Trump and Biden repeatedly interrupted each other at their Sept. 29 debate, Trump more so than Biden, in what U.S. political analysts declared was the worst presidential debate ever. Chris Wallace, the Fox talk show host who moderated the debate last month, said Trump interrupted him or Biden 145 times during the 90-plus-minute session.

Miller said Sunday that Trump wants Biden to explain unverified reports in the New York Post that Biden’s son, Hunter, profited from lucrative deals in Ukraine through his father’s connections handling U.S. foreign policy decisions in Ukraine when the older Biden was vice president under President Barack Obama from 2009 to 2017.

Trump, on the campaign trail in recent days, has described the Bidens as “an organized crime family,” assailing Hunter Biden for his business dealings in Ukraine, including a lucrative position on the board of a Ukrainian natural gas company, and in China while his father was second-in-command to Obama.

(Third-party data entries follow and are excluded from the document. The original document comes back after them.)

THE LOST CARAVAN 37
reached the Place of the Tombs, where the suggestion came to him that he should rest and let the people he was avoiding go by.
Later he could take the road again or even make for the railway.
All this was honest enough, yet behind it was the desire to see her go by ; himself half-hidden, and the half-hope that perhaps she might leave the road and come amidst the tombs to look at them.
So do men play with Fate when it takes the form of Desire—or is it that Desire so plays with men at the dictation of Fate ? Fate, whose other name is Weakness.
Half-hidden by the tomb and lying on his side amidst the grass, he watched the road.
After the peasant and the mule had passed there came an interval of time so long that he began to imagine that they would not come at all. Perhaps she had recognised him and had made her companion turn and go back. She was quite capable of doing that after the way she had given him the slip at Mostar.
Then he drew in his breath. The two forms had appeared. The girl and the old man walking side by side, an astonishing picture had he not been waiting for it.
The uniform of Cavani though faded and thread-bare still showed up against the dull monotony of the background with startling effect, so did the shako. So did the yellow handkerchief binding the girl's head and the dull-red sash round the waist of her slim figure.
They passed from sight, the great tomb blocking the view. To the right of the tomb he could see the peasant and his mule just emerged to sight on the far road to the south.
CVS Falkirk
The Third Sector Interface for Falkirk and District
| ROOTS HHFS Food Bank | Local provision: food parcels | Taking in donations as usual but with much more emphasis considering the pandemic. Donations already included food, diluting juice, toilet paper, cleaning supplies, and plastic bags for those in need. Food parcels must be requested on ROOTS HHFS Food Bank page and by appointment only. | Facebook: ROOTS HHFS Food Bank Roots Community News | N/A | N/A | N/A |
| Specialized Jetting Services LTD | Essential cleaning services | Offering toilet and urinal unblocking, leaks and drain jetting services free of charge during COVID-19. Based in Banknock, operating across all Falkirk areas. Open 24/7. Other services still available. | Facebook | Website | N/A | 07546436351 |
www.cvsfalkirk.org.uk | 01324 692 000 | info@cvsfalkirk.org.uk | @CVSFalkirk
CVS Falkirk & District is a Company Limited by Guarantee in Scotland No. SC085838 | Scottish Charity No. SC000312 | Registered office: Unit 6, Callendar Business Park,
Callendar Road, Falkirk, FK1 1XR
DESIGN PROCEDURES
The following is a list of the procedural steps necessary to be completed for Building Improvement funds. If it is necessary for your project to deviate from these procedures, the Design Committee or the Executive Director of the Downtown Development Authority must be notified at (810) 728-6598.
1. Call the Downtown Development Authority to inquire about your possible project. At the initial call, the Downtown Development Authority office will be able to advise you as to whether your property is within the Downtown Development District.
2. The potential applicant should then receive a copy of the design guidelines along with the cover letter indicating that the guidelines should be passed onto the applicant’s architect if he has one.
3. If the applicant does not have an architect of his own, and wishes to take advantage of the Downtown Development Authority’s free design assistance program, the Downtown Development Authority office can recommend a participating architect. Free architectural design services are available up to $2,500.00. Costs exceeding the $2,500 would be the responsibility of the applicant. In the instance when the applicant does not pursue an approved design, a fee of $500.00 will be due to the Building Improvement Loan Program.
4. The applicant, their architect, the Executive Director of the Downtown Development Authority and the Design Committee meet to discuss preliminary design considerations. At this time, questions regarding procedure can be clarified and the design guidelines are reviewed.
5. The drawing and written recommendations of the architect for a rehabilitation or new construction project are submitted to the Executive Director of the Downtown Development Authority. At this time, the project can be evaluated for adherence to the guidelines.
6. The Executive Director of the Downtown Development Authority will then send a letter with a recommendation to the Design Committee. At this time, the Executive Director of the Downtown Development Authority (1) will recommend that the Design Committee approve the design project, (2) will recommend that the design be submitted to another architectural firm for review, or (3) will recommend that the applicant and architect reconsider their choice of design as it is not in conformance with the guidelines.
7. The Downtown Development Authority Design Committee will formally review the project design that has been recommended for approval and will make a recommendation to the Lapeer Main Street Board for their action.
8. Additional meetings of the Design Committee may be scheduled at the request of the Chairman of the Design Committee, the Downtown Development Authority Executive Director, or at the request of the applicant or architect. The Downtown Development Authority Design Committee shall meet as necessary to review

Asked about his son’s financial dealings, Joe Biden has said, “It’s another smear campaign,” but has not directly addressed Hunter Biden’s financial deals.

Miller also said Trump would look to pin down Biden on whether he plans to support progressive Democrats’ bid to add more liberal jurists to the nine-member U.S. Supreme Court if, as is presumed, Republican senators confirm Trump’s nomination of staunch conservative Amy Coney Barrett to the court before the end of October, days ahead of the Nov. 3 election.

Biden has in the past voiced opposition to “court packing,” adding more members to the court, the size of which has not been changed since 1869. But during the campaign, Biden has refused to spell out his current stance, although last week he said he would make his position known before Election Day.

Miller said, “I do think the president’s going to want to hear Joe Biden’s answer on some of these (issues), and we’ll definitely give him all the time that Joe Biden wants to talk about packing the court. And I think he’s going to get it on Thursday.”

During Trump’s frequent interruptions in the first debate, Biden at one point turned to him and said, “Shut up, man!”

A day later, the independent Commission on Presidential Debates said it would impose changes at future Trump-Biden encounters to “maintain order” and ensure “additional structure,” but has not announced any changes.

The commission unilaterally decreed that a planned second debate last week would be held virtually after Trump contracted the coronavirus. The president refused to participate remotely, and the encounter was then called off.

Instead, the two candidates participated last Thursday in dueling town hall question-and-answer sessions with voters at the same time on different television networks.

Thursday’s debate is likely the last before Election Day, but early voting is occurring across much of the United States, with more than 25 million people already having cast their ballots.